Since ELM can give only a fixed prediction value and cannot provide prediction uncertainty, ABKDE is introduced to quantify prediction uncertainty, allowing the prediction interval to adaptively adjust according to data characteristics and enhancing model stability.
Through experiments with different battery aging datasets, the CPO-ELM-ABKDE model’s prediction performance significantly outperforms other methods, with RMSE and MAE both below 0.86% and 1.17%, respectively.
The experimental results indicate that the CPO-ELM-ABKDE model demonstrates robust stability and predictive capability across multiple battery aging datasets, suggesting its potential adaptability to various SOH degradation patterns. The use of CPO contributes to improved model performance by adaptively optimizing network parameters according to battery characteristics, while the integration of ABKDE enhances the robustness of SOH predictions by estimating confidence intervals. However, the model’s generalization ability still requires further validation when applied to more complex or atypical degradation scenarios. With the rapid development of electric vehicles, battery health management has become increasingly critical. The CPO-ELM-ABKDE model shows promise for real-time SOH monitoring, enabling early prediction of battery degradation, thus extending battery lifespan and improving driving range and safety. In grid energy storage systems, this model can be employed to monitor battery health, support adaptive usage strategies, and facilitate timely replacement of degraded batteries, thereby enhancing system reliability and operational efficiency. By supporting the extension of battery life and enabling proactive maintenance strategies, the proposed method contributes to reducing electronic waste and conserving critical raw materials, which aligns with key goals of environmental sustainability and circular economy principles. It also promotes the efficient utilization of renewable energy systems by improving energy storage reliability, thereby supporting long-term sustainable energy transitions.

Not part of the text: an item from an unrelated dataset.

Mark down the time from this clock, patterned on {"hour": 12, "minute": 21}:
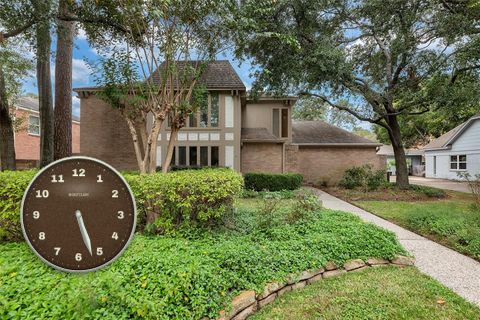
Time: {"hour": 5, "minute": 27}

From an implementation perspective, although CPO and ELM theoretically offer strong optimization and prediction capabilities, computational efficiency and response time are critical factors for real-time applications in large-scale battery management systems. As the volume of battery data increases, the computational complexity of the CPO algorithm may become a bottleneck. Therefore, in practical deployment, it may be necessary to incorporate hardware acceleration or adopt more efficient optimization strategies—such as parallel or distributed computing—to enhance real-time prediction performance. While ABKDE provides valuable uncertainty quantification for the prediction results, it may fail to fully capture all uncertainties under extreme conditions such as highly imbalanced datasets or abrupt fluctuations in battery behavior, thereby affecting the reliability of the predictions. Consequently, the model requires regular updates and adjustments during real-world applications to accommodate potential environmental changes and newly emerging degradation patterns.
Although the CPO-ELM-ABKDE model performs well in SOH prediction, it has some limitations. It relies on high-quality charging data, which may be affected by sampling errors in practice. The CPO and ABKDE steps increase training time, limiting real-time deployment. External factors like temperature are not considered, and the model depends on large amounts of labeled SOH data, which are hard to obtain. Due to the limited availability of high-quality, multi-temperature cycling data in public datasets at this stage, this work is restricted to ambient temperature data. Future work may focus on introducing multimodal features, optimizing the model, and applying transfer learning to improve adaptability and online application.
Future research can further explore the following areas: discovering more efficient parameter optimization strategies to reduce computational costs and improve the real-time prediction capability of the model and studying more advanced uncertainty quantification methods to further enhance prediction reliability and adaptability.